I want to understand what it is I should do according to my values (not just regarding voting, but in general), but the world is such a big place that I can't even begin to fathom how I would go about trying to figure this out. Does anyone have any advice about where to start, what resources to consult? I want to shut up and multiply, but I don't even know what I'm multiplying!

For politics there is a lot going on, but one of the biggest of big picture items is macro-economic philosophy. If you get your macro right, you are most of the way there on issues like prosperity and job creation which are a big component of what matters to people’s daily lives.

-Look at what the big schools of macroeconomics have to say

-Pick some schools which have actual models (i.e. not just talk and rhetoric) that are capable of making at least directional predictions about changes in GPD /GPD growth, interest rates, inflation etc. in response to changes to various components of spending.

-Pull a representative model out of a text book or article that’s at least 8 years old to avoid something that’s just been fit to recent data

-Check the model with data from the St. Louis Fed and Euro Stat

-Do a Google search to see if other people have gotten similar or different results to you and to see if there are any known pitfalls in the data which might impact your results

-Repeat above 3 steps for each school of economics that seemed worth checking

"In any case, 55% is pretty conservative; it means I consider myself to have almost no information." I'm wondering what evidence there is for a probability above 50. That's what I would consider "conservative". It's not literally "no information", it's "no more information than the median voter". That's what it would mean for your vote to affect the outcome in a positive manner.
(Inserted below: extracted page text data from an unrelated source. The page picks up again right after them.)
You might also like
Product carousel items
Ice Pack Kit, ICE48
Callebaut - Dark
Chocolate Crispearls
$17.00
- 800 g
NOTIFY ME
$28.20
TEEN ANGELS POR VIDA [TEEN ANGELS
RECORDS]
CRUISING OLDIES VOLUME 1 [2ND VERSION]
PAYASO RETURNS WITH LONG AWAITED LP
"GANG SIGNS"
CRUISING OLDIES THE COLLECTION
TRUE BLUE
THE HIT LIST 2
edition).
Conditional on your vote affecting the outcome, there must be as many people (in your area) for one candidate as the other. The more lopsided the outcome, the more plausible it is that a random voter (such as yourself) is making a "correct" decision in light of philosophical majoritarianism. The more divided it is the less it seems likely.
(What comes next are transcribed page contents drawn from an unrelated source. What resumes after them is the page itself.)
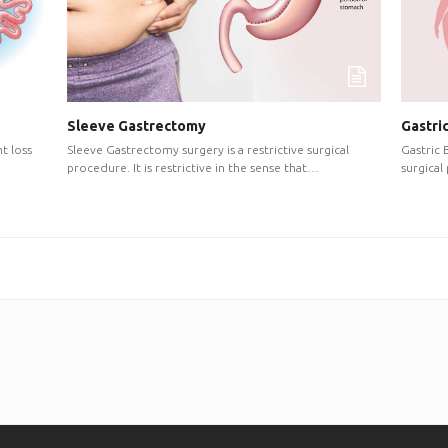
Sleeve Gastrectomy
Gastri
Sleeve Gastrectomy surgery is a restrictive surgical
Gastric 
t loss
procedure. It is restrictive in the sense that…
surgical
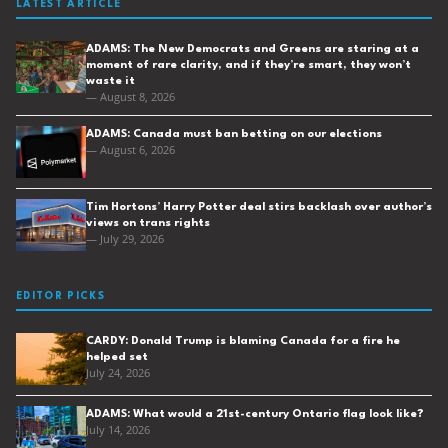
LATEST ARTICLE
ADAMS: The New Democrats and Greens are staring at a
moment of rare clarity, and if they’re smart, they won’t
waste it
— August 8, 2026
ADAMS: Canada must ban betting on our elections
— August 6, 2026
Tim Hortons’ Harry Potter deal stirs backlash over author’s
views on trans rights
— July 29, 2026
EDITOR PICKS
CARDY: Donald Trump is blaming Canada for a fire he
helped set
July 24, 2026
ADAMS: What would a 21st-century Ontario flag look like?
July 14, 2026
Steve Randy Waldmann has an interesting argument for voting, going from a tribalist to greater-good scenario.

So I found this paper by Gelman, King, and Boscodarin (1998), where they simulate the electoral college using models fit to previous US elections, and find that the probability of a decisive vote came out between 1/(3 million) and 1/(100 million) for voters in most states in most elections, with most states lying very close to 1/(10 million).
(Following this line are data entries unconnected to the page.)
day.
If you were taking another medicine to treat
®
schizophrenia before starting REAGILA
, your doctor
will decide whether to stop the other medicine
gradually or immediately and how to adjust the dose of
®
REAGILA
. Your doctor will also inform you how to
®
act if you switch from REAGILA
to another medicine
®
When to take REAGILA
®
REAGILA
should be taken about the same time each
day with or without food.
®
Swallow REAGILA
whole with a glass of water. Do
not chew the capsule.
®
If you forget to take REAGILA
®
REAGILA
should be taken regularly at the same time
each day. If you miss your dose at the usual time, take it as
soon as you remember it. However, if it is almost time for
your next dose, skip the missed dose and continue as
So... what you're telling me here is that, in America, different people's votes count for different amounts. If I have Tom, whose vote has a one-in-a-hundred-million chance of affecting the election; and John, who lives in a different state and whose vote has a one-in-three-million chance of affecting the election, then won't the average politician completely ignore Tom's state in order to concentrate more on influencing John's vote?

This seems backwards.

It also implies that Tom's state is going to end up with any messy industries that have to go somewhere, but that no voter wants in their back yard.

then won't the average politician completely ignore Tom's state in order to concentrate more on influencing John's vote?

Yes, that does happen to some extent.

There are a number of factors influencing these decisions, but the main counterpoint to the idea of popular vote for President is to consider states to be relevant entities. The Federal government was originally conceived similarly to the EU government - an association of states. And some would say that France should have just as much say as Germany in how the EU is run, even if Germany has twice the population. Thus, the German voters in that scenario would each have half as much say as the French.

The way it actually pans out, the US House of Representatives roughly corresponds to equal representation by population, while the Senate has 2 senators per state regardless of population, and then the Electoral College has one Elector for each Representative and Senator, making it a compromise between the two approaches.